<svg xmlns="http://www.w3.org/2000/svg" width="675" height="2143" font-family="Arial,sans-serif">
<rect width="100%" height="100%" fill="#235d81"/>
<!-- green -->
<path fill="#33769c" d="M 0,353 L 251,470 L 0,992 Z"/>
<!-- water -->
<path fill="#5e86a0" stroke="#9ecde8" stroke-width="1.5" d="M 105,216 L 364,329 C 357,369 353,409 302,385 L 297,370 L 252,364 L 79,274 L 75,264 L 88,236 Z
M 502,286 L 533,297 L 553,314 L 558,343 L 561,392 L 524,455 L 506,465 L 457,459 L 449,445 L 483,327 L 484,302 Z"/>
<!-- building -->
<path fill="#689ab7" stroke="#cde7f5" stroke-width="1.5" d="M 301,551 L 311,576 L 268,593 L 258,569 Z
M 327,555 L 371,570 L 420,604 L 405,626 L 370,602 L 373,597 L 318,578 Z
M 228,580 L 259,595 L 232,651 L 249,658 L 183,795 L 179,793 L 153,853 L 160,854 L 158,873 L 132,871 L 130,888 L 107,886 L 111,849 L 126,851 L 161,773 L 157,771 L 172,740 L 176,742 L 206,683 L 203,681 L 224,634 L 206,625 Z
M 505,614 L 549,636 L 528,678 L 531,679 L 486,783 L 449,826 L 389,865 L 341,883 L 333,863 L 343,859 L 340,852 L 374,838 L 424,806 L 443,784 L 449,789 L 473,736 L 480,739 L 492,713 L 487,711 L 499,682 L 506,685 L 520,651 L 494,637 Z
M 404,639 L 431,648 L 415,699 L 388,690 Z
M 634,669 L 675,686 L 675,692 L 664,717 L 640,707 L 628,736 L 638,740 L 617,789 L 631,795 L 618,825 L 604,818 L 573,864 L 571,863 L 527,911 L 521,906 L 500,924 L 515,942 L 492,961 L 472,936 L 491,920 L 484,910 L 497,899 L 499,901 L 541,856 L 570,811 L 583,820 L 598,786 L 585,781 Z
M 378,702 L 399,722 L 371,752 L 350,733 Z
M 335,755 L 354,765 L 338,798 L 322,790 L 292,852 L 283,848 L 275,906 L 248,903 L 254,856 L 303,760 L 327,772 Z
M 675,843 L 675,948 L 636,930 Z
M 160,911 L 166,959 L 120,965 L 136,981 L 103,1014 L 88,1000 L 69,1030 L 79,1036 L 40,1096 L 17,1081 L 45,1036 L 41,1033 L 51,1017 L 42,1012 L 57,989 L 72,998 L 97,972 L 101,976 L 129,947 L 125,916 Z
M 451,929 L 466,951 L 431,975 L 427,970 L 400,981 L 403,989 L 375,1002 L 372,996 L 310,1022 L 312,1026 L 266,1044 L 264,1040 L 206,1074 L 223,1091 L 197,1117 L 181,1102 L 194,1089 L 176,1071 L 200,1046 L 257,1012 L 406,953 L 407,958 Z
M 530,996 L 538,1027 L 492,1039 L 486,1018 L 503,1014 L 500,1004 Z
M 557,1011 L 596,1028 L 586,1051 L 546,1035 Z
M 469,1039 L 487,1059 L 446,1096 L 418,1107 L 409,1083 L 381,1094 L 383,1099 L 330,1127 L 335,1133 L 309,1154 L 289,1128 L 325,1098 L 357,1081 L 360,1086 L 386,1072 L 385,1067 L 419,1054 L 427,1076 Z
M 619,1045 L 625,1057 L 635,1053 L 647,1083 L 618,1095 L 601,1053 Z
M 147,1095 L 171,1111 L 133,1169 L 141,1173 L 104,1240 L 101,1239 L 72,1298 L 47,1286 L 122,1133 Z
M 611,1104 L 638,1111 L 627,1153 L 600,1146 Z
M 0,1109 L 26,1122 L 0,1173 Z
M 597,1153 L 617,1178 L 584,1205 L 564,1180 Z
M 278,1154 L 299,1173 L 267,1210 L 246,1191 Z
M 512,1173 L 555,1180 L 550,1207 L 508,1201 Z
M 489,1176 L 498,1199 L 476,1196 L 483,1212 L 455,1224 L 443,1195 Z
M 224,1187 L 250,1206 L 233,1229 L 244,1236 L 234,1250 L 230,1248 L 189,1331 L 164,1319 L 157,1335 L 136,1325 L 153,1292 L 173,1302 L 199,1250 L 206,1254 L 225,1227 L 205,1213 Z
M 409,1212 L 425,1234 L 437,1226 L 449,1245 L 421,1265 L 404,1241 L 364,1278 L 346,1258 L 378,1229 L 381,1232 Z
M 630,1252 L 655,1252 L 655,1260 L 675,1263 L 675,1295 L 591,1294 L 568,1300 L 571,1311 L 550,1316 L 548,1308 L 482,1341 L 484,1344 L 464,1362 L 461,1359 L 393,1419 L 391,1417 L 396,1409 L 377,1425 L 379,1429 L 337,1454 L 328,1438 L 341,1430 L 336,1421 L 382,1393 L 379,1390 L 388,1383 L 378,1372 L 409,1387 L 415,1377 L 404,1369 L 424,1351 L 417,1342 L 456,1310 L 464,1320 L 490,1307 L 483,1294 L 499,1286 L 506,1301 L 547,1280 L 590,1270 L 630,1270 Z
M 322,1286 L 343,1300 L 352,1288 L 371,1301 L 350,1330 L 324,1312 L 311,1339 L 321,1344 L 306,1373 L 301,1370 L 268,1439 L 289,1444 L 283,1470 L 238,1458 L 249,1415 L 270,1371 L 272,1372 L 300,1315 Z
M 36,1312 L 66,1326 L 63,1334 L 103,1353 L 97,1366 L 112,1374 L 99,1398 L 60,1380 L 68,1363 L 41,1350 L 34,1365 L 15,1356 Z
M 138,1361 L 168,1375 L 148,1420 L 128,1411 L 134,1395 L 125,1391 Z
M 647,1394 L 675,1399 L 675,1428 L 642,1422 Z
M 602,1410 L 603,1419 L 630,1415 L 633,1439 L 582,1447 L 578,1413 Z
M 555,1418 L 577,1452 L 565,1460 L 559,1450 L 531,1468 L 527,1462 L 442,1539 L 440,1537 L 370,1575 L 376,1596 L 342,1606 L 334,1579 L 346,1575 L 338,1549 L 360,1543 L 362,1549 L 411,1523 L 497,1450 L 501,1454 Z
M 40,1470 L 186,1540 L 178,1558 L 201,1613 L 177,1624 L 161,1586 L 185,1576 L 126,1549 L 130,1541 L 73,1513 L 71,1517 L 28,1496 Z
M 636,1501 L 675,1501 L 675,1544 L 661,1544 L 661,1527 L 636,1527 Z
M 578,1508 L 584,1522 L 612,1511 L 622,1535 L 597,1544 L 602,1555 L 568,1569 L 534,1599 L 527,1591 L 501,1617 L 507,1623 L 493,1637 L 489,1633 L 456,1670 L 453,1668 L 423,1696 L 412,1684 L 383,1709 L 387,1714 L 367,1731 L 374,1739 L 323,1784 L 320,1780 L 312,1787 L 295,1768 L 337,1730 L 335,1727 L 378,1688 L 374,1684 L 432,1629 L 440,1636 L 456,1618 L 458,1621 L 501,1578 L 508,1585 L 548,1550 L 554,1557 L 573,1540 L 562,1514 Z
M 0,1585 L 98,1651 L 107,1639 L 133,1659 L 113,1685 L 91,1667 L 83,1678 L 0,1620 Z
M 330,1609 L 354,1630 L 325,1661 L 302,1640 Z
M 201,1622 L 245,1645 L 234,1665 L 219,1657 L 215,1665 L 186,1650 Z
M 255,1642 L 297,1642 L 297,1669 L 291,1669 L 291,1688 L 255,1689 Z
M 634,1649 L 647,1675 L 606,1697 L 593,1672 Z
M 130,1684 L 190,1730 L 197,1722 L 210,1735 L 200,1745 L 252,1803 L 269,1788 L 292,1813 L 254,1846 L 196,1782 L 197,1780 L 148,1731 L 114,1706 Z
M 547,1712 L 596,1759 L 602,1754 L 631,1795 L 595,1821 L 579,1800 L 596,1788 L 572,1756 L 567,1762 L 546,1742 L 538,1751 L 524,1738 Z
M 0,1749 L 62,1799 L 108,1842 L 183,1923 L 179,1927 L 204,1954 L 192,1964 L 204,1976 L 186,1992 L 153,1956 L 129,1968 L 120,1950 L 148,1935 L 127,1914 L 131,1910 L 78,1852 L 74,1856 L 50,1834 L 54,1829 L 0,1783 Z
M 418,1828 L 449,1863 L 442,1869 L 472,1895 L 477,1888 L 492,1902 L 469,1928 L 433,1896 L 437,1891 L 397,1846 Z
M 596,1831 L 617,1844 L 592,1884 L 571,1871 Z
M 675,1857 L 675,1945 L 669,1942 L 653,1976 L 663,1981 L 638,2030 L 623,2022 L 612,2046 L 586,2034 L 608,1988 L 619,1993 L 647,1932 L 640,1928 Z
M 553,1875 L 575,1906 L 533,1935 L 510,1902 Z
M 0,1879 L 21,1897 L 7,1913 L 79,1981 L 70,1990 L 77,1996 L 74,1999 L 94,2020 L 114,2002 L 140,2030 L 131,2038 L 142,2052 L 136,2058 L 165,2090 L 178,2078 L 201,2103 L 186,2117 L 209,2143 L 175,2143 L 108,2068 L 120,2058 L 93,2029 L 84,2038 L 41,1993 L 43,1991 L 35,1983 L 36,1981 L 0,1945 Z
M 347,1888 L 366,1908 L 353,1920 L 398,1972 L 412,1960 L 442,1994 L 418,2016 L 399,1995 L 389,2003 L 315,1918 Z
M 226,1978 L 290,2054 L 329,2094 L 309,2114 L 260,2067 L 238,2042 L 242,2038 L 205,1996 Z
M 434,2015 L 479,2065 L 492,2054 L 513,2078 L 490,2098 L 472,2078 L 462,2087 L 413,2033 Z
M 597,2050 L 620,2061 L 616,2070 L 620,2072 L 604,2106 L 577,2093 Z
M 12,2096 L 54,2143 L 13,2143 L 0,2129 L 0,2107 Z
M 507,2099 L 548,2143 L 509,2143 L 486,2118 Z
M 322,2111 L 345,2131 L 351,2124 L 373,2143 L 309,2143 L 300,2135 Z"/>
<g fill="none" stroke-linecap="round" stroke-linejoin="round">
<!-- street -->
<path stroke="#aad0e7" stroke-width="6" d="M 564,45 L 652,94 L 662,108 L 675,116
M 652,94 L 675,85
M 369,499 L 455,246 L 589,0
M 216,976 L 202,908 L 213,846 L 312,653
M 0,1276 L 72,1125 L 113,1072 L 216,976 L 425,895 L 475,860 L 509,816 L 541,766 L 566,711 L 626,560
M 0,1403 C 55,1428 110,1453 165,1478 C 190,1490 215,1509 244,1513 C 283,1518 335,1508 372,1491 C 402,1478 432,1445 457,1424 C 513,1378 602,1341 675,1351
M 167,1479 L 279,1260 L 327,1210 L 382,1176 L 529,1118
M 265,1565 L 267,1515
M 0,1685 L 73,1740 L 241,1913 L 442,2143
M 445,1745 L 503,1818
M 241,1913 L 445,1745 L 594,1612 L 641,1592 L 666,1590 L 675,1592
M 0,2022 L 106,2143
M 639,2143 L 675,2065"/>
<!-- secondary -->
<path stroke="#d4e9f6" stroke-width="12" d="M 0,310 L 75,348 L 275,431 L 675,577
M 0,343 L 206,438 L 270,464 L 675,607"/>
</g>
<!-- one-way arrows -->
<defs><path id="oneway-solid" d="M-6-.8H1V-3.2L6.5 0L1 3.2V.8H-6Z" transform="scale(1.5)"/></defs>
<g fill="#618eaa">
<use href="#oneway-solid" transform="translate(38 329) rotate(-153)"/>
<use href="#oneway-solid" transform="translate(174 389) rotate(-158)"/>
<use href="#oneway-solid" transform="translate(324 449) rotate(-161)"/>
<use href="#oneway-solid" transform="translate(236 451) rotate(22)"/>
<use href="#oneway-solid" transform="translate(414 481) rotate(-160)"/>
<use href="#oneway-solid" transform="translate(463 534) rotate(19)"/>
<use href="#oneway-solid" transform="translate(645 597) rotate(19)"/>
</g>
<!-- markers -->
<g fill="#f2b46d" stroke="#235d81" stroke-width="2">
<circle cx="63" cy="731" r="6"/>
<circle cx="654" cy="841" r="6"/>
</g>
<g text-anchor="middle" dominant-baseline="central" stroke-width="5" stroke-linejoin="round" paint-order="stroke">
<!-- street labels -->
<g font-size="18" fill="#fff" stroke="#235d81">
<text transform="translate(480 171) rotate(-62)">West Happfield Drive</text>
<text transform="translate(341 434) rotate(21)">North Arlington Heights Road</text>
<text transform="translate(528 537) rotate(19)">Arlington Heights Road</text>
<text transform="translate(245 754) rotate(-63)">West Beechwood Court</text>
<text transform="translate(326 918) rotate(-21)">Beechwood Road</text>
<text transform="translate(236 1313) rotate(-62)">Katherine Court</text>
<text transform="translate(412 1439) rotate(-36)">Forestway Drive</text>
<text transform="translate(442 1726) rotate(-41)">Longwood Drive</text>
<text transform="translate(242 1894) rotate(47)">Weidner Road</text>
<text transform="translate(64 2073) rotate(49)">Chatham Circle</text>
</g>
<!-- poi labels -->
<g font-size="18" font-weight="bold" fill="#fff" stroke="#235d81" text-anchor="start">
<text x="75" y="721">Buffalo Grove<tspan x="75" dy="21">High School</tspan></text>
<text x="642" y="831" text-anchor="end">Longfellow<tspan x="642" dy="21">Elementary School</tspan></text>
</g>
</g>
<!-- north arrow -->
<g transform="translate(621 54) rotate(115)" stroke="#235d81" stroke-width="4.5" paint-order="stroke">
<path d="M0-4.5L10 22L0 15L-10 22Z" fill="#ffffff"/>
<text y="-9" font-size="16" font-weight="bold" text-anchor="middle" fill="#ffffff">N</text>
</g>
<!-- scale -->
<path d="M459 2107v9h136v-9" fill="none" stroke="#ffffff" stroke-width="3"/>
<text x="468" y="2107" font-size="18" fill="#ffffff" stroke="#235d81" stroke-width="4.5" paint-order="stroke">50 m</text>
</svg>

□ □ □

= WORK REQUEST =
Sift the data above for lines with "bold", then copy each one.

= SOLUTION =
<g font-size="18" font-weight="bold" fill="#fff" stroke="#235d81" text-anchor="start">
<text y="-9" font-size="16" font-weight="bold" text-anchor="middle" fill="#ffffff">N</text>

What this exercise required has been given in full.